La rupture commerciale

Pendant huit années, l’entreprise Yves Dorsey a confié en sous-traitance une mission de vérification de la qualité d’une production de chemises au Bangladesh. La rémunération du sous-traitant était une commission sur le volume des commandes. Face à une baisse des ventes liée à la crise que traversait le secteur du textile, Yves Dorsey a réduit sa production et par la même occasion, cette entreprise a réduit le volume de sa sous-traitance tout en proposant une aide financière à son sous-traitant afin de l’aider à traverser cette crise. Le sous-traitant a néanmoins considéré que cette baisse de commande était fautive et il a assigné Yves Dorsey pour rupture brutale, partielle mais brutale, d’une relation commerciale établie. Une demande de dommages et intérêts était à la clé ! Saisie de ce litige, la cour d’appel de Paris a rejeté toutes les demandes du sous-traitant (Paris, 11 février 2016). Le débat a alors été porté devant la chambre commerciale de la Cour de cassation. Le pourvoi a été rejeté par la Cour de cassation qui a relevé que « la cour d’appel a pu retenir que la baisse des commandes de la société Dorsey, inhérente à un marché en crise, n’engageait pas sa responsabilité. » (Cass. com., 8 nov. 2017 n° 16-15.285). Le sous-traitant s’appuyait pourtant sur les dispositions de l’article L. 442-6, I, 5° du code de commerce selon lesquelles « engage la responsabilité de son auteur et l’oblige à réparer le préjudice causé le fait, par tout producteur, commerçant, industriel ou personne immatriculée au répertoire des métiers (…) de rompre brutalement, même partiellement, une relation commerciale établie, sans préavis écrit tenant compte de la durée de la relation commerciale et respectant la durée minimale de préavis déterminée, en référence aux usages du commerce, par des accords interprofessionnels. (…) ». Oui, mais non.

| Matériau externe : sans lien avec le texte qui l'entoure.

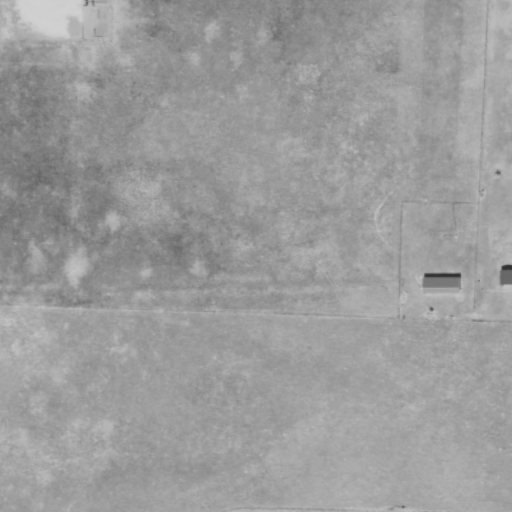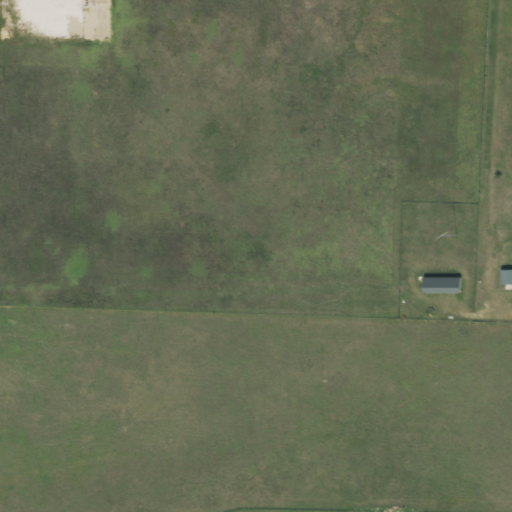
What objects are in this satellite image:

Pour que ce texte trouve à s’appliquer, faut-il encore que la rupture de la relation commerciale soit le fait de l’entreprise. Or, en l’espèce, Yves Dorsey subissait une baisse de ses ventes, il était donc légitime de réduire d’autant ses commandes ! Sa responsabilité ne pouvait pas être engagée… La Cour de cassation a décidé de donner à cet arrêt de rejet une portée importante et elle a décidé de le publier au Bulletin civil de la Cour de cassation, sort réservé aux décisions faisant jurisprudence.